First, make yourself clear what the original lemma says: a is a family of vectors indexed by i and j, c is a family of vectors indexed by i. The k-th row of the matrix on the left is the sum of the vectors a k j ranged over all j from the set S. The other rows are taken from c. On the right, the matrices are the same except that row k is now a k j and the j is bound in the outer sum.

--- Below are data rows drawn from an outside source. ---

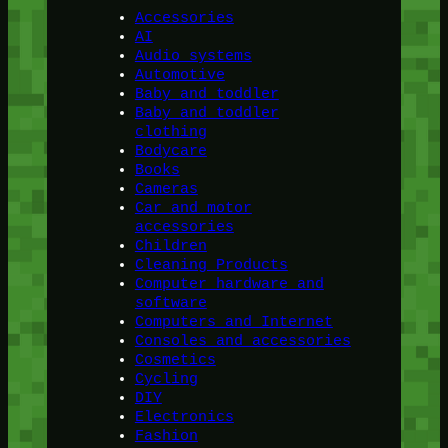
Accessories
AI
Audio systems
Automotive
Baby and toddler
Baby and toddler
clothing
Bodycare
Books
Cameras
Car and motor
accessories
Children
Cleaning Products
Computer hardware and
software
Computers and Internet
Consoles and accessories
Cosmetics
Cycling
DIY
Electronics
Fashion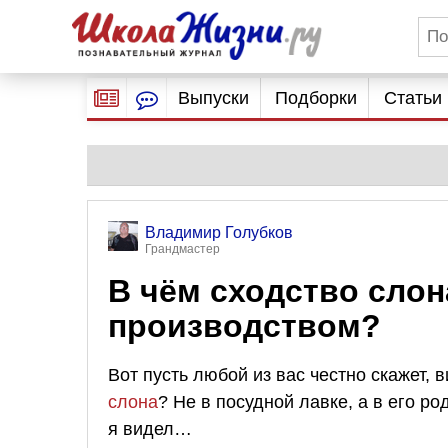
Выпуски
Подборки
Статьи
Владимир Голубков
Грандмастер
В чём сходство слон
производством?
Вот пусть любой из вас честно скажет, 
слона
? Не в посудной лавке, а в его р
я видел…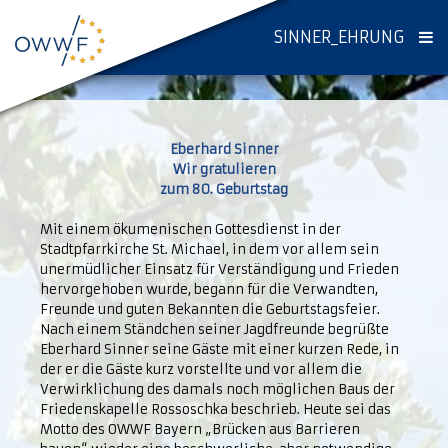
SINNER_EHRUNG
Eberhard Sinner
Wir gratulieren
zum 80. Geburtstag
Mit einem ökumenischen Gottesdienst in der
Stadtpfarrkirche St. Michael, in dem vor allem sein
unermüdlicher Einsatz für Verständigung und Frieden
hervorgehoben wurde, begann für die Verwandten,
Freunde und guten Bekannten die Geburtstagsfeier.
Nach einem Ständchen seiner Jagdfreunde begrüßte
Eberhard Sinner seine Gäste mit einer kurzen Rede, in
der er die Gäste kurz vorstellte und vor allem die
Verwirklichung des damals noch möglichen Baus der
Friedenskapelle Rossoschka beschrieb. Heute sei das
Motto des OWWF Bayern „Brücken aus Barrieren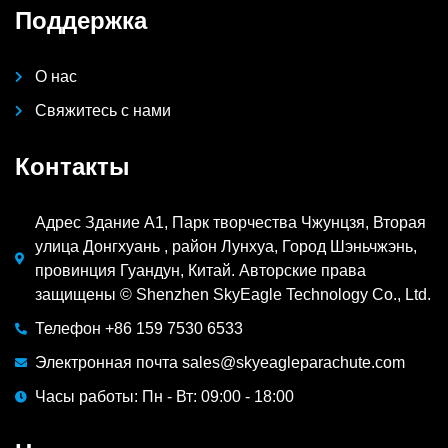
Поддержка
О нас
Свяжитесь с нами
Контакты
Адрес Здание A1, Парк творчества Чжунцзя, Вторая
улица Донгхуань , район Лунхуа, Город Шэньчжэнь,
провинция Гуандун, Китай. Авторские права
защищены © Shenzhen SkyEagle Technology Co., Ltd.
Телефон +86 159 7530 6533
Электронная почта sales@skyeagleparachute.com
Часы работы: Пн - Вт: 09:00 - 18:00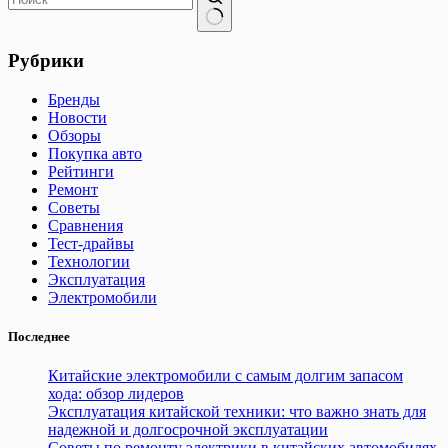
Ничего
не
Рубрики
найдено
Бренды
Новости
Обзоры
Покупка авто
Рейтинги
Ремонт
Советы
Сравнения
Тест-драйвы
Технологии
Эксплуатация
Электромобили
Последнее
Китайские электромобили с самым долгим запасом
хода: обзор лидеров
Эксплуатация китайской техники: что важно знать для
надежной и долгосрочной эксплуатации
Советы по ремонту электрики в китайских автомобилях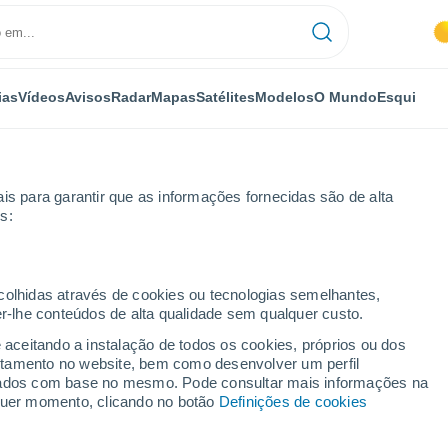
ias
Vídeos
Avisos
Radar
Mapas
Satélites
Modelos
O Mundo
Esqui
is para garantir que as informações fornecidas são de alta
s:
am
ecolhidas através de cookies ou tecnologias semelhantes,
er-lhe conteúdos de alta qualidade sem qualquer custo.
e aceitando a instalação de todos os cookies, próprios ou dos
rtamento no website, bem como desenvolver um perfil
...
lizados com base no mesmo. Pode consultar mais informações na
lquer momento, clicando no botão
Definições de cookies
Por horas
Céu limpo nas próximas horas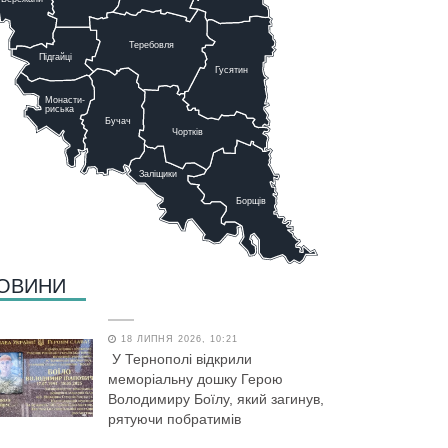
Теребовля
Підгайці
Г
у
сятин
Монасти-
риська
Бучач
Чо
р
тків
Заліщики
Борщів
ОВИНИ
18 ЛИПНЯ 2026, 10:21
У Тернополі відкрили
меморіальну дошку Герою
Володимиру Боїлу, який загинув,
рятуючи побратимів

As you have realised, the family of vectors a is only used for the index i = k, so you can replace a by %_ j. vec1 $ j. Your matrix A yields the family of rows, i.e., c becomes %r. A $ r. Then, you merely have to exploit that (χ n. x $ n) = x (theorem vec_nth_inverse) and push the $ through the if and setsum. The result looks as follows:

lemma mydet_linear_row_setsum:
  assumes fS: "finite S"
  fixes A :: "'a::comm_ring_1^'n^'n" and k :: "'n" and vec1 :: "'vec1 => 'a^'n"
  shows "det (χ r c . if r = k then setsum (%j. vec1 j $ c) S else A $ r $ c) =
    (setsum (%j. (det(χ r c . if r = k then vec1 j $ c else A $ r $ c))) S)"

To prove this, you just have to undo the expansion and the pushing through, the lemmas if_distrib, cond_application_beta, and setsum_component might help you in doing so.